D’abord il y eut Histoire des larmes, puis ce fut Histoire des cheveux. Et maintenant voici Histoire de l’argent. Alan Pauls clôt avec ce roman très dense la trilogie qu’il s’était proposée sur la réalité argentine vue par le filtre de quelques individus qui sont un peu ses doubles.
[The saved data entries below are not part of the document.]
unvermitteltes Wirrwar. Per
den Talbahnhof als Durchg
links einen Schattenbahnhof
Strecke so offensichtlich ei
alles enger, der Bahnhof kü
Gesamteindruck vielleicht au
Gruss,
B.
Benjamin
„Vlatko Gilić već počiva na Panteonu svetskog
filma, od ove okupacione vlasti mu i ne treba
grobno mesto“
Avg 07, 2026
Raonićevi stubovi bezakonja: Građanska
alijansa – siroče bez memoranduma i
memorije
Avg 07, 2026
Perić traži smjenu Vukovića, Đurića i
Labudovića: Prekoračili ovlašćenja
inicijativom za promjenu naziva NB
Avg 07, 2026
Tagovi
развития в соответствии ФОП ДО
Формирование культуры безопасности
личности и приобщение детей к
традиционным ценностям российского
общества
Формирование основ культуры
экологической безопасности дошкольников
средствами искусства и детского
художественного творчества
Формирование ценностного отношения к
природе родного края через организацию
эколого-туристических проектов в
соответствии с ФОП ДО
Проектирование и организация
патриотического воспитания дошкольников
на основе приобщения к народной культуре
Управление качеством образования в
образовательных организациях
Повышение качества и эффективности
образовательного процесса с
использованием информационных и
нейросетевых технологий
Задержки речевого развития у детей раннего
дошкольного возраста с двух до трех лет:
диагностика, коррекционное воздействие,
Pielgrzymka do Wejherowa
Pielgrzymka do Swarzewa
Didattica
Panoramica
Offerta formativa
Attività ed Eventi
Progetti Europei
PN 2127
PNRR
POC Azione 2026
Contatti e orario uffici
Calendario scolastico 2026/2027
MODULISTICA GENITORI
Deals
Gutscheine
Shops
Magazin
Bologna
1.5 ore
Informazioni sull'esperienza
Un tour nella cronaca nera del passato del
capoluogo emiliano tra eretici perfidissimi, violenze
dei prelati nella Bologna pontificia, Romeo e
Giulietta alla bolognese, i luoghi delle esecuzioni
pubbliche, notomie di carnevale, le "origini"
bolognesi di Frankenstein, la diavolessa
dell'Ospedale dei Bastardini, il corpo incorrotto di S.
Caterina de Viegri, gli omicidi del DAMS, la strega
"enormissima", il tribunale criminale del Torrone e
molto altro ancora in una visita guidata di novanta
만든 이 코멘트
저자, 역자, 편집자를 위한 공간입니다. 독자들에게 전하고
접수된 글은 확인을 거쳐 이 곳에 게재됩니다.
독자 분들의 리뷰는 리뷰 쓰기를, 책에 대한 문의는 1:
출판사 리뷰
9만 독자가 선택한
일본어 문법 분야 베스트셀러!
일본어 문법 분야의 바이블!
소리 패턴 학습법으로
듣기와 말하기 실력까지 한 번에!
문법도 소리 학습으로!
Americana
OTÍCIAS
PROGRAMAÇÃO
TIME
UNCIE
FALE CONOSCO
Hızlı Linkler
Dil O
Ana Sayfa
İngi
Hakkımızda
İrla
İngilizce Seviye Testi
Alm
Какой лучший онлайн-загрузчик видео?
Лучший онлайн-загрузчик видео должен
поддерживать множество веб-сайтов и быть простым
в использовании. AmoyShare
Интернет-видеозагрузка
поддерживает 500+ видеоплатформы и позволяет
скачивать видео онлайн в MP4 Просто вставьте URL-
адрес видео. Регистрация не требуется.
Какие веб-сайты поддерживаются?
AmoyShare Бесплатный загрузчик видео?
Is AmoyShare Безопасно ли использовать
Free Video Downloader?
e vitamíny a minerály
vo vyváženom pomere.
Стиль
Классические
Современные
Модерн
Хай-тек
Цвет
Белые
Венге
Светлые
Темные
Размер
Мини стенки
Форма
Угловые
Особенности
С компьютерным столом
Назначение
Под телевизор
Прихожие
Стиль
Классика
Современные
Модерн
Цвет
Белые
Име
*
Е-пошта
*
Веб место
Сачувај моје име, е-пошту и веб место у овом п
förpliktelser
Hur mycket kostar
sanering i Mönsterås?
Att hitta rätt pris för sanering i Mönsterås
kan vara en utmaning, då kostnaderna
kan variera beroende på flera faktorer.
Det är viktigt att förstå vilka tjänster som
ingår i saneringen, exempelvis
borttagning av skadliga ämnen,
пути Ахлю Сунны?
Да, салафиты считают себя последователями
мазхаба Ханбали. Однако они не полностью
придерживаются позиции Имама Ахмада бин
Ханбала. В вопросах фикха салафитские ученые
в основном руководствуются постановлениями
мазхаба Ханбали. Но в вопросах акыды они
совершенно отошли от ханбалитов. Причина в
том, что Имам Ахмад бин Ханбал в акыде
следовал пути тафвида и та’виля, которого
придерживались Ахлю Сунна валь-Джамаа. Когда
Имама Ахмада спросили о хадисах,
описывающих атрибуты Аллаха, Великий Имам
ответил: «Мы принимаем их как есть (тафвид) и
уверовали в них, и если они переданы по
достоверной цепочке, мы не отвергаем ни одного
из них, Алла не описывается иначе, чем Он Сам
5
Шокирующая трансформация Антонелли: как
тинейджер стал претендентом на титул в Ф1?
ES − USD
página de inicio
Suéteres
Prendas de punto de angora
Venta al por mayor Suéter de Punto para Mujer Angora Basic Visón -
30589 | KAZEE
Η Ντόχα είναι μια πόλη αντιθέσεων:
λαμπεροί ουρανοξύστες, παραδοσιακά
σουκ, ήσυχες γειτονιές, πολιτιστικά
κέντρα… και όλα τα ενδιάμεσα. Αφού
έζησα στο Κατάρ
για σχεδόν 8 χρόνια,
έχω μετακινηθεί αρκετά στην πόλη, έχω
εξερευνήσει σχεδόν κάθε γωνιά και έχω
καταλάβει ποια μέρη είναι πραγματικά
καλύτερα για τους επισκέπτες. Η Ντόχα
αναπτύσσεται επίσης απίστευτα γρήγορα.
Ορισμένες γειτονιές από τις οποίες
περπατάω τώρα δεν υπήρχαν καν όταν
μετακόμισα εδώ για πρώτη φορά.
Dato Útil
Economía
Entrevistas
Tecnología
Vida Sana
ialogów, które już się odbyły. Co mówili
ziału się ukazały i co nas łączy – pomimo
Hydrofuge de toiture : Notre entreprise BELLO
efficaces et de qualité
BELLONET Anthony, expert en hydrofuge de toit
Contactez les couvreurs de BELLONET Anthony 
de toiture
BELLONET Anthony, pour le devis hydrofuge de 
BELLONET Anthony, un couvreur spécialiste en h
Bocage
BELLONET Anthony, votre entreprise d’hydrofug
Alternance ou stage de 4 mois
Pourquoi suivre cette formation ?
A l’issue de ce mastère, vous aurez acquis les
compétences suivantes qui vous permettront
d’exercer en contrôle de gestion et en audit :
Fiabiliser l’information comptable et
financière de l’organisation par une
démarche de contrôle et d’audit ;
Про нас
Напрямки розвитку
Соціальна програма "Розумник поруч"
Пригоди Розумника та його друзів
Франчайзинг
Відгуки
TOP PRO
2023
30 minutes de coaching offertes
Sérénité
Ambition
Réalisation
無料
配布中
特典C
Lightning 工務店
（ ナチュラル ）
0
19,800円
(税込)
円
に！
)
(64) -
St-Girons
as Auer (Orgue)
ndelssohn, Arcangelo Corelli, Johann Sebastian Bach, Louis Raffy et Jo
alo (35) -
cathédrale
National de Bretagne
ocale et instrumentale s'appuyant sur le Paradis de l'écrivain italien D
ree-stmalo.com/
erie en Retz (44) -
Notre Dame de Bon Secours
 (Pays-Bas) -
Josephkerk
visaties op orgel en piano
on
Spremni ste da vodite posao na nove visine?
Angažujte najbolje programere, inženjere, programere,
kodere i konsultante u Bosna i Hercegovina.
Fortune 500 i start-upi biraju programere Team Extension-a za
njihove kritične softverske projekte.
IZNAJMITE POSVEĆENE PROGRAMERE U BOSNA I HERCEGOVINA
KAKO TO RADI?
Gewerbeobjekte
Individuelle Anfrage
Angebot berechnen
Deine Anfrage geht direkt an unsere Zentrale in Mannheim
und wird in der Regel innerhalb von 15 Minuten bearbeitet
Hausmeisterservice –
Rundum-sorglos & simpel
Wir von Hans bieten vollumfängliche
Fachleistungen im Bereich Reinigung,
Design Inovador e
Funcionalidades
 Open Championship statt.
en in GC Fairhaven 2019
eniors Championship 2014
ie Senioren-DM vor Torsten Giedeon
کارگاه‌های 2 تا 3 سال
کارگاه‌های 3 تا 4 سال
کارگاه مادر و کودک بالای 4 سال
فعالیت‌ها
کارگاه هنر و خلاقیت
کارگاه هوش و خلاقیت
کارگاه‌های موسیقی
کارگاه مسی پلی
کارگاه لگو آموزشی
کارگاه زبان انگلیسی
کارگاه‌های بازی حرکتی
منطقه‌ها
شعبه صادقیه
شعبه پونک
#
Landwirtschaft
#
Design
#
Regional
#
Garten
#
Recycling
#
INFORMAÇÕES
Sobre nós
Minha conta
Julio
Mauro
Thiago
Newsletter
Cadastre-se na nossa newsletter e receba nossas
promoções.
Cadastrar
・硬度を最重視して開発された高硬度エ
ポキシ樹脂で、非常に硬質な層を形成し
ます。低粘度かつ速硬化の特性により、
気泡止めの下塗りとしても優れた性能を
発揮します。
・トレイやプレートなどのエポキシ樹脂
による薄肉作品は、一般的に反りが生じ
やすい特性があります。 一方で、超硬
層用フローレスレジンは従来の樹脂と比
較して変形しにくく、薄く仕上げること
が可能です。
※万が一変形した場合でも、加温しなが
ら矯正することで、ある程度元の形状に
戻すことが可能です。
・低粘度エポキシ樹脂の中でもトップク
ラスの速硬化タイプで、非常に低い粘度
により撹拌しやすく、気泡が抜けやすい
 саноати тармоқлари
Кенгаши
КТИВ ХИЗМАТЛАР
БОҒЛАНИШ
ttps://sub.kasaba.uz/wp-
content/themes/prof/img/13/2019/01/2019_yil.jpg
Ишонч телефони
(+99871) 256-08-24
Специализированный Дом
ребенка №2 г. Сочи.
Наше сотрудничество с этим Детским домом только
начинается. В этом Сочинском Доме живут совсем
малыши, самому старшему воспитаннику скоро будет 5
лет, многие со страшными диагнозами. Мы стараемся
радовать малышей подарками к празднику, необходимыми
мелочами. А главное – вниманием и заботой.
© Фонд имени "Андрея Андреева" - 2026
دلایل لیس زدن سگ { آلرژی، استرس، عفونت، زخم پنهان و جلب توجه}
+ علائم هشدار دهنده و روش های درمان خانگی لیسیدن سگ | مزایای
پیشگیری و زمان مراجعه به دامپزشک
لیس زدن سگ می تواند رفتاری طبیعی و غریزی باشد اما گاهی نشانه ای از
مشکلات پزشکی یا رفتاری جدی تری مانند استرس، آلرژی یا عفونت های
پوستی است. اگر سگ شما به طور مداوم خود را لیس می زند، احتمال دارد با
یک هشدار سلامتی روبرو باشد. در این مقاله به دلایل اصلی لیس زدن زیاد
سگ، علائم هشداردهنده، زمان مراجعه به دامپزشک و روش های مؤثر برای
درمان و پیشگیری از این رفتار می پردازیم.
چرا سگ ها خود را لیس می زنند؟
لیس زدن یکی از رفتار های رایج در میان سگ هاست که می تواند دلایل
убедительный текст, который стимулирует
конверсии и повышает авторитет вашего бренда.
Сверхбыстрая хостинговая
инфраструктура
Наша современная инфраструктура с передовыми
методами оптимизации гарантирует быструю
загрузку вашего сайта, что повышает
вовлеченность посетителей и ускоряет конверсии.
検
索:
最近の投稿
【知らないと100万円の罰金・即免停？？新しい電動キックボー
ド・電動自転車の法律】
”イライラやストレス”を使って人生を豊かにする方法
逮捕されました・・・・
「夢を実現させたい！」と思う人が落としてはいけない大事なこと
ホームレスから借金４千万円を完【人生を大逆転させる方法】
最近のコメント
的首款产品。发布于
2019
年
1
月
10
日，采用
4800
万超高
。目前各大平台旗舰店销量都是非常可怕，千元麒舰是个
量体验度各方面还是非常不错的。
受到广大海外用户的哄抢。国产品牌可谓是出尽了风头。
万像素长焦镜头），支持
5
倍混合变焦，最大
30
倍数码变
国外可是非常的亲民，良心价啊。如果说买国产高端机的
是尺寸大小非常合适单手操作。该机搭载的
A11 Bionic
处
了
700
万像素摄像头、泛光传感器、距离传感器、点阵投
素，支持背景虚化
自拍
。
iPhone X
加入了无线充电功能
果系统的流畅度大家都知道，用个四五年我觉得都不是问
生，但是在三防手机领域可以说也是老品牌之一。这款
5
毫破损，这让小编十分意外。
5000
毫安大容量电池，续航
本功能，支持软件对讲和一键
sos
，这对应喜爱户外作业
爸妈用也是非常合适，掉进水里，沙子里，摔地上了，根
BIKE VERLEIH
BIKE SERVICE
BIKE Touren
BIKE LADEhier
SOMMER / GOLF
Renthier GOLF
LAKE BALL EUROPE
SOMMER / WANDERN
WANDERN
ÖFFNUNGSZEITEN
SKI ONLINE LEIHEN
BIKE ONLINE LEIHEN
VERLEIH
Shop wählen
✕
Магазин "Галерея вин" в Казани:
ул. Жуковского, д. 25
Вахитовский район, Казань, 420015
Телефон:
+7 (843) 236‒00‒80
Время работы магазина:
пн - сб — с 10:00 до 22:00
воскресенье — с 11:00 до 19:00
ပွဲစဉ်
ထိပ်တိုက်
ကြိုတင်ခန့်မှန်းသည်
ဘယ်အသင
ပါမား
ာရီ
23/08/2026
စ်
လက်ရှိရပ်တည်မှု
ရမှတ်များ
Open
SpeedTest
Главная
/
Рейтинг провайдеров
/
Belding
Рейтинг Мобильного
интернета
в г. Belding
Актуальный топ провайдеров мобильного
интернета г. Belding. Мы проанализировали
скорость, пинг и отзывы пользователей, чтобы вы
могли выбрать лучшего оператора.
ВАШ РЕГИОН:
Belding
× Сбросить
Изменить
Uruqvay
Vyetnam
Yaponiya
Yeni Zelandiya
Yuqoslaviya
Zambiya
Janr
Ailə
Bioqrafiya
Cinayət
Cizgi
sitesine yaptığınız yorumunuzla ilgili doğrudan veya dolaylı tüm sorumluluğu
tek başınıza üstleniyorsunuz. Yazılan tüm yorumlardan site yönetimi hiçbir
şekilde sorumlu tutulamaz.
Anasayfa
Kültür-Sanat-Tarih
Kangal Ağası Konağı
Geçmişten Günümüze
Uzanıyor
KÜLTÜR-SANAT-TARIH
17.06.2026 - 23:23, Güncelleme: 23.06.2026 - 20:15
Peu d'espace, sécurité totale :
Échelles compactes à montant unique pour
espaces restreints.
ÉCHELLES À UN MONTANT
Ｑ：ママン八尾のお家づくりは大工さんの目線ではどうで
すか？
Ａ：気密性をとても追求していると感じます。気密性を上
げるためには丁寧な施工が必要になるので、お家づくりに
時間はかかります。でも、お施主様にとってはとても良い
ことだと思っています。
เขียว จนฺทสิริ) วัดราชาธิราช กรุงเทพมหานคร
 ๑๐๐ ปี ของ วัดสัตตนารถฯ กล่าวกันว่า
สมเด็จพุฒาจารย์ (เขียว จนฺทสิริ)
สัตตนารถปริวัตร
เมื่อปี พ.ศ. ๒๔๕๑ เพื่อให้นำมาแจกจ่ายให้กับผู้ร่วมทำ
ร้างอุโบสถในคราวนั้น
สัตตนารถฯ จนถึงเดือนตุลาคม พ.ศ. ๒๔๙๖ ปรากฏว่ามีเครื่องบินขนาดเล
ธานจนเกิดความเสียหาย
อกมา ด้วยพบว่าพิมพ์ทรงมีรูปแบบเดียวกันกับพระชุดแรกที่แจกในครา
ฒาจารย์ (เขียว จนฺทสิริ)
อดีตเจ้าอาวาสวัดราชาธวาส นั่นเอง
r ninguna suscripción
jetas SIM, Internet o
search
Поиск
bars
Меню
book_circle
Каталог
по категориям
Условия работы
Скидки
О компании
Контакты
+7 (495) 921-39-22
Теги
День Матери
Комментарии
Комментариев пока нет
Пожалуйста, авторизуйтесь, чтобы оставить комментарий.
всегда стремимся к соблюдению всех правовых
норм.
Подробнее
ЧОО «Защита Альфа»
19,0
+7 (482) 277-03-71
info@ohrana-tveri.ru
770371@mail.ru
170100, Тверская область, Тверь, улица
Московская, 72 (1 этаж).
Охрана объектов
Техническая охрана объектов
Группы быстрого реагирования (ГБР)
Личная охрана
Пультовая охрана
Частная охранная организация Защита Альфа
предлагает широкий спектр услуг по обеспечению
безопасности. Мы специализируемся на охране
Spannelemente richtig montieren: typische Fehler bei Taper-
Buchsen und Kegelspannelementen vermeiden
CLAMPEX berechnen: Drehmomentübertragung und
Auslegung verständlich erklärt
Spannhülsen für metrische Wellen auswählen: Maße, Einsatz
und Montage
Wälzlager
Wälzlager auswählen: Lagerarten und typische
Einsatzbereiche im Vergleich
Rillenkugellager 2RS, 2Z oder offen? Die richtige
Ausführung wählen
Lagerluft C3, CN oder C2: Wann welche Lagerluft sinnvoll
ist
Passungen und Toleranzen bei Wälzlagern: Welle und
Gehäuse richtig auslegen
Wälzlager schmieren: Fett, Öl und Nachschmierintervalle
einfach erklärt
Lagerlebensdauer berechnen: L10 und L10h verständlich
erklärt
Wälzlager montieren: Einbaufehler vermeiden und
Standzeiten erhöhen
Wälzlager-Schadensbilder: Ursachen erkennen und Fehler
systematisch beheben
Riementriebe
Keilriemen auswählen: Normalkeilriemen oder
Malgré leur profondeur, les livres précédents jouissaient d’une certaine légèreté. Cette fois, Alan Pauls attaque de front un sujet central en Argentine et dans toute société moderne (hélas !). On n’écrit que très rarement directement sur l’argent dans les romans. La littérature est pleine de bourgeois, d’escrocs, de pauvres, de gens qui ont des rapports plus ou moins conflictuels avec l’argent, mais sur l’argent lui-même c’est tout à fait exceptionnel. Ici, les personnages principaux sont bien les billets de banque, lires, francs suisses ou dollars, peu importe. Les humains qui interviennent ne sont que des jouets manipulés par ces morceaux de papier. Et souvent, malgré la fascination qu’ils font naître, on va se laver les mains après les avoir utilisés !
Le narrateur, qui n’est pas nommé dans le roman, petit garçon argentin au début, grandit entre une mère qui, ayant été riche, ne comprend à aucun moment la valeur de la monnaie, et un père joueur compulsif qui, en fonction de sa chance, passe de l’état de millionnaire à celui d’homme ruiné pourchassé par ses débiteurs. Les seules relations que le narrateur enfant ait avec lui passent par les cartes à jouer, et donc indirectement par l’argent qu’elles symbolisent, cet argent qui tour à tour coule à flot au point de noyer la famille ou qui manque cruellement pendant de longues semaines.
Les années passent, le narrateur grandit, mûrit, mais reste, involontairement, dépendant de cette abstraction universelle, ne semble jamais maîtriser son destin, d’autant moins qu’il vit dans un pays lui aussi victime des fluctuations de sa monnaie (tout se passe entre les années 70 et la grande crise du début de ce siècle) et qui, comme le père, passe brutalement de l’opulence à la ruine. Le parallèle entre l’histoire de la famille et celle du pays est évident.
Mais ce roman, où il n’est question que de fric, est paradoxalement émouvant d’un bout à l’autre, et ce n’est pas son moindre mérite. Le moment le plus poignant se trouve vers la fin, quand, après la mort de son père, le personnage finit par faire vraiment la connaissance intime et profonde du disparu en épluchant ses carnets de comptes, sur lesquels il notait toutes ses dépenses : ces colonnes de chiffres révèlent l’ « intimité fragile, obscène » de cet homme avec qui il n’avait partagé que des appartements ou des repas.
Les romans d’Alan Pauls ne se lisent pas en un après-midi sur une plage. Ils se dégustent lentement, posément, on doit avancer pas à pas avec le narrateur. On sent l’admiration de Pauls envers Proust dans son style, le goût du détail infime mais révélateur, le temps qu’il prend pour nuancer tel ou tel fait. Au lecteur de tenter d’extraire tout ce qu’il veut nous dire, et il n’est pas certain qu’une seule lecture suffise. Cela ne veut pas dire que ce soit une lecture pesante. Elle est dense et si riche que, justement, on a une forte envie, celle de faire durer le plaisir.
Christian ROINAT
Alan Pauls : Histoire de l’argent traduit de l’espagnol (Argentine) par Serge Mestre, Christian Bourgois, 253 p., 20 €.
Alan Pauls en espagnol : El pasado / Wasabi / El factor Borges / Historia del llanto / Historia del pelo / Historia del dinero, Anagrama.
Alan Pauls en français : La vie pieds nus / Le facteur Borges / Wasabi / Histoire des larmes / Histoire des cheveux, Christian Bourgois.